The vocal summit was established by Powell River Academy of Music in 1994 to bring together high school and college ensembles, along with world-class jazz artists, for a weekend of concerts, competition and workshops.
With the exception of the annual Brooks Jazz Dinner in January, occasional live gigs around town by local jazz musicians and recent shows at McKinney’s Pub in Townsite, a large stage for jazz appreciation has not been front and centre in Powell River.
Cummings said he decided on the festival format based on a teacher’s point of view, what is best for his students and from an audiences’ point of view.
Jazz aficionados will recognize a few artists who have been to Powell River before and already have a following.
Professional jazz bands participating include the Phil Dwyer Trio. Dwyer is an unbelievable improvisor and a very lyrical player, according to Cummings. The three-time, Juno award-winning musician was awarded the Order of Canada in 2013. Dwyer’s trio will perform with Victoria vocalist Melinda Whittaker.
“We have four professional ensembles coming,” said Cummings. “Dwyer is completely different from a group we've hired called Black Gardenia. They're a gypsy-jazz, Django Reinhardt kind of group. And then there’s the 19-piece Bruce James Big Band, complete with vocalist.”

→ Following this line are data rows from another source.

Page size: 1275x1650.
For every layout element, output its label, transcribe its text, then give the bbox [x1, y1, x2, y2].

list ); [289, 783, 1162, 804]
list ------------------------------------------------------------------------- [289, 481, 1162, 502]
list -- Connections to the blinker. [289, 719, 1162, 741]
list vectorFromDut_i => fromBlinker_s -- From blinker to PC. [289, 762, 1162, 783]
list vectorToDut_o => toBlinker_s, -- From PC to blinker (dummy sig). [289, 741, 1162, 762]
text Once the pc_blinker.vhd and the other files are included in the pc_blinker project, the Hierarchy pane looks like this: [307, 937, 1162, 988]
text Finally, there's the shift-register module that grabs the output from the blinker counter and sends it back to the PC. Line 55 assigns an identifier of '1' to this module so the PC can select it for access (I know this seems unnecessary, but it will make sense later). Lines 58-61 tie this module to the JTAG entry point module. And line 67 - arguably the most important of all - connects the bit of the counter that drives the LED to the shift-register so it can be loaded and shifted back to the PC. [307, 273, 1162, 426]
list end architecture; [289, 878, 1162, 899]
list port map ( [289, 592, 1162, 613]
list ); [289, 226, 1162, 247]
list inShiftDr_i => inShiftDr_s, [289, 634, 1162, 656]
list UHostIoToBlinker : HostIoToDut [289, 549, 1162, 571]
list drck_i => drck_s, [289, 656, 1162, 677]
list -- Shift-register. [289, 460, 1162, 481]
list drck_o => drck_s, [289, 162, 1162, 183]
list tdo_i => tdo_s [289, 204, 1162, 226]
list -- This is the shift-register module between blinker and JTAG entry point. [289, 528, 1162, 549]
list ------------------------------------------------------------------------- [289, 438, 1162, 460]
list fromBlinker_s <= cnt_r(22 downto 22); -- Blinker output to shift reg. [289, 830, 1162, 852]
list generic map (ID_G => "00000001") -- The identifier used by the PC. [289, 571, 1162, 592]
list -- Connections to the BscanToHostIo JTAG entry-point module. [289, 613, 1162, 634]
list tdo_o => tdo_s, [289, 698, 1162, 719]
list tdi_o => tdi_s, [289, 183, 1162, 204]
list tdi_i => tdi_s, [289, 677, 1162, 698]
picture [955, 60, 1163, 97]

Rounding out the headliners is a group of Vancouver Island musicians forming a new, yet-to-named quartet. The quartet is on the cusp of recording an album, according to Cummings.
Three shows will take place each day over the three-day Townsite Jazz Festival with nightly performances at 6, 8 and 10 pm.
Venues are as big as Dwight Hall, where James will be present big-band swing, the concert-hall vibe of Max Cameron Theatre, and cozy settings such the Fireside Lounge in the Rodmay Hotel and McKinney’s Pub, as well as upstairs in the old Bank of Montreal building.
Cummings said he is a fan of smaller venues.
“You feel like you're sitting in the lap of those jazz musicians,” said Cummings. “I love those kind of settings.”